福澤達哉が春高バレーで感じた「勝てるチーム」の変化。代表入りも期待の207cmミドルブロッカーなど注目選手も語った (2ページ目)

  • 中西美雁●取材・文 text by Nakanishi Mikari
  • 坂本清●撮影 photo by Sakamoto Kiyoshi

【0-2と追い込まれた駿台学園が作った「転換点」】

――福澤さんは今年の春高で解説を務めましたが、特に激闘になった、駿台学園高校(東京)と鎮西高校(熊本)の決勝はいかがでしたか?

福澤:まさに先ほど話したように、エースが一枚いるだけじゃ勝てない時代になったことを象徴する試合でした。駿台学園がセットカウント0-2のビハインドから逆転しての優勝。鎮西は、前回大会の日本航空高校(山梨)との決勝も2セットを先に取りながら逆転負けしていますが、結果は同じでも、そこまでの展開は違いましたね。

――どんなところが違ったんでしょうか。

福澤:昨年に優勝した日本航空は非常にチーム力が高く、つなぎの部分がすごくよかった。追い込まれても焦らず我慢して、自分たちのバレーボールをすることを徹底していました。そのうちに鎮西が疲弊していって、流れを掴んでいった。鎮西のエースである舛本颯真選手(182cm)も2年生でしたからね。

 日本航空はやることを変えませんでしたが、今年の駿台学園は試合中に戦略を変えたんです。3セット目に1年生の川野琢磨選手(192cm)を入れたのをはじめ、調子がよかった舛本選手に対しては、リベロ的な役割も果たしていた亀岡聖成選手(2年/180cm)のポジショニングもよくなり、うまくレシーブできるようになった。
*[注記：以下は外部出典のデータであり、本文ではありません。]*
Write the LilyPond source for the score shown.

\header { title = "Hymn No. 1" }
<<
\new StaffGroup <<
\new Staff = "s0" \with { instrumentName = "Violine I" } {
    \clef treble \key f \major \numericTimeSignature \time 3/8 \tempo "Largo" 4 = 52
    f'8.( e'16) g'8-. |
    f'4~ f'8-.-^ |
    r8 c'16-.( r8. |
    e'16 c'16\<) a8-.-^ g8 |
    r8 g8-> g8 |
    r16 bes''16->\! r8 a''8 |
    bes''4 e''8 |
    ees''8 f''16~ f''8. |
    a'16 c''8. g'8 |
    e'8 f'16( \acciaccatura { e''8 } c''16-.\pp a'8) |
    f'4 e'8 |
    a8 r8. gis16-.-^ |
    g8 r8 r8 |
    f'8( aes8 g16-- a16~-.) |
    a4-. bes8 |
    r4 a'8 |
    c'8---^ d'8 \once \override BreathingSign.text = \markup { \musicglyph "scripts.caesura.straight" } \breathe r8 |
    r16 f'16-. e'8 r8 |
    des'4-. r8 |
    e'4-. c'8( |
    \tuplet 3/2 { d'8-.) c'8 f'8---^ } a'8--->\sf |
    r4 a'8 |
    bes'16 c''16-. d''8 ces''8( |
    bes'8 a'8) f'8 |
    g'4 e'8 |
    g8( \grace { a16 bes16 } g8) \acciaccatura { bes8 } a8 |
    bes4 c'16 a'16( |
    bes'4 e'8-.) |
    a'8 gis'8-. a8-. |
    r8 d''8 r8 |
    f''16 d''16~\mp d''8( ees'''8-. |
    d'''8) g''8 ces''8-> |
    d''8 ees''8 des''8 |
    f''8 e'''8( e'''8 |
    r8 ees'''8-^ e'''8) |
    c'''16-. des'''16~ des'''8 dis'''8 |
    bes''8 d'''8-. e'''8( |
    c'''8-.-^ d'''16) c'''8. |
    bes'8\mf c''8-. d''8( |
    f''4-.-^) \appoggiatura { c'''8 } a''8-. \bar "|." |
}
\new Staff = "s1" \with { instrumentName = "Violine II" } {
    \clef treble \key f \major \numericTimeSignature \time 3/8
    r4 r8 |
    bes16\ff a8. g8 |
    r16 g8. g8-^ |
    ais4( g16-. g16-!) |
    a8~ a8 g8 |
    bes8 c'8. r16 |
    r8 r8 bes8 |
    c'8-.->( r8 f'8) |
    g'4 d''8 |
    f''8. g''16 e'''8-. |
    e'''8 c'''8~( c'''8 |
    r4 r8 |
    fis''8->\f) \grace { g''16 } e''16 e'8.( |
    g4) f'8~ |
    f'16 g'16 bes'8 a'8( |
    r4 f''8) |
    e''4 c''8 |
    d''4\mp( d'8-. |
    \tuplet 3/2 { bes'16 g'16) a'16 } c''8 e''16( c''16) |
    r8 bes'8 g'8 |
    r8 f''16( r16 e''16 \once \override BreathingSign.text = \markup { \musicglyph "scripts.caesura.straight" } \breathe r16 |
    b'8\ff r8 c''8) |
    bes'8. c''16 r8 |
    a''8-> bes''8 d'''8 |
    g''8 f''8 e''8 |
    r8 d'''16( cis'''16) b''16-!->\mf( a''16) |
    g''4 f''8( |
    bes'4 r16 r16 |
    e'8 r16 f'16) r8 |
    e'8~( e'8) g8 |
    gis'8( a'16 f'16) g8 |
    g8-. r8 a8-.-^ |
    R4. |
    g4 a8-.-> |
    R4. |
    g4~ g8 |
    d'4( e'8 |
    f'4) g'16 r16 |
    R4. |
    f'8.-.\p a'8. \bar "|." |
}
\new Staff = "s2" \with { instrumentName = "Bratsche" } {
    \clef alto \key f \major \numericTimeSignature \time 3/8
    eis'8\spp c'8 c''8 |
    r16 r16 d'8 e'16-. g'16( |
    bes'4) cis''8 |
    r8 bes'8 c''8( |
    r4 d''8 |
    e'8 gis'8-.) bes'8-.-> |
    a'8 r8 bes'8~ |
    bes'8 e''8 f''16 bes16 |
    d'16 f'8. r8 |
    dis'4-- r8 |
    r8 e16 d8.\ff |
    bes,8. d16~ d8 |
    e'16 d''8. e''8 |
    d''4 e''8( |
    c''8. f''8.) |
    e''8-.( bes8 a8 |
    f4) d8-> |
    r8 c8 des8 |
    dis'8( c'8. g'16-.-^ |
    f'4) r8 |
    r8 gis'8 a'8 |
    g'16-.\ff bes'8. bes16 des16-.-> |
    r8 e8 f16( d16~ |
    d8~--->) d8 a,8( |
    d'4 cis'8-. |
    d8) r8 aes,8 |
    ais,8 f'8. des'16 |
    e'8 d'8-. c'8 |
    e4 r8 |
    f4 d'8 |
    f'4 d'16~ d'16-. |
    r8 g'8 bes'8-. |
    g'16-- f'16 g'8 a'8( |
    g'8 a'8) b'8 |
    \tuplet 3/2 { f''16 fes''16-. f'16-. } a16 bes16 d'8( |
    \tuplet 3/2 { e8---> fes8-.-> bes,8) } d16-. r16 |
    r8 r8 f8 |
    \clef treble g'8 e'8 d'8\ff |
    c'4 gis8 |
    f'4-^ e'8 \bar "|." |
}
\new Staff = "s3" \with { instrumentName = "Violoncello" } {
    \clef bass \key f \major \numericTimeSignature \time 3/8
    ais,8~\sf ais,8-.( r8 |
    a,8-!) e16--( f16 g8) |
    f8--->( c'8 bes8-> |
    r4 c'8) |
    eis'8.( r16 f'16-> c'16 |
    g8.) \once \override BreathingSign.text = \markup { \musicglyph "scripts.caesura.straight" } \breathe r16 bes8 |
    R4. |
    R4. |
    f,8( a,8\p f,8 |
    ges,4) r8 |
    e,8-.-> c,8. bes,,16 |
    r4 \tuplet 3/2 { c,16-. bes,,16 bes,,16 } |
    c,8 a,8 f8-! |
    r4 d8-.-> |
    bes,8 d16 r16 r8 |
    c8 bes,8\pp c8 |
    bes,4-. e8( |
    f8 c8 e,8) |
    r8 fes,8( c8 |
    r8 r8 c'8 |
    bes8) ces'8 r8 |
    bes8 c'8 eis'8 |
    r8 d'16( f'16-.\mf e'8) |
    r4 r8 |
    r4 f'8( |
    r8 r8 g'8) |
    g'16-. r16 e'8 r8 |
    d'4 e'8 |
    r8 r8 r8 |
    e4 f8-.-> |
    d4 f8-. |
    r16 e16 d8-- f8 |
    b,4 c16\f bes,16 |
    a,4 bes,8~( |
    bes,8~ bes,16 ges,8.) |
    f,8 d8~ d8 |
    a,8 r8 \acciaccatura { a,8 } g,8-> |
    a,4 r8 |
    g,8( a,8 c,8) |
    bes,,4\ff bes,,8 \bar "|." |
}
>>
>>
そこは(VリーグのNECレッドロケッツでアナリストを務めていた)梅川大介監督のさすがの采配でしたね。

――戦術で勝利を手繰り寄せたんですね。

福澤:前日に行なわれた、東山高校(京都)と鎮西の準決勝では、東山の尾藤大輝選手(2年/187cm)のライトからのスパイクがよく決まっていました。駿台学園もそれを参考にしたのか、最初はライトを多用していましたね。でも、早々にその攻撃は封じられてしまって、鎮西の展開になっていった。でも、3セット目から投入された1年生の川野選手が、交代前の選手よりも高さがあり、かつ速いテンポでライトから打つようになった。

 試合には「転換点」がありますが、昨年の日本航空は流れ込んできたものを掴んだのに対し、今年の駿台学園は自分たちから転換点を作りにいった。僕も解説をしながら、「代表レベルの戦術論を話さないといけないな」と思っていました。先ほど、エースがいて組織力があるチームが勝つようになってきたと話しましたが、さらにデータとそれに基づいた戦術面も高めないといけないという、また新たなステージに突入したように感じました。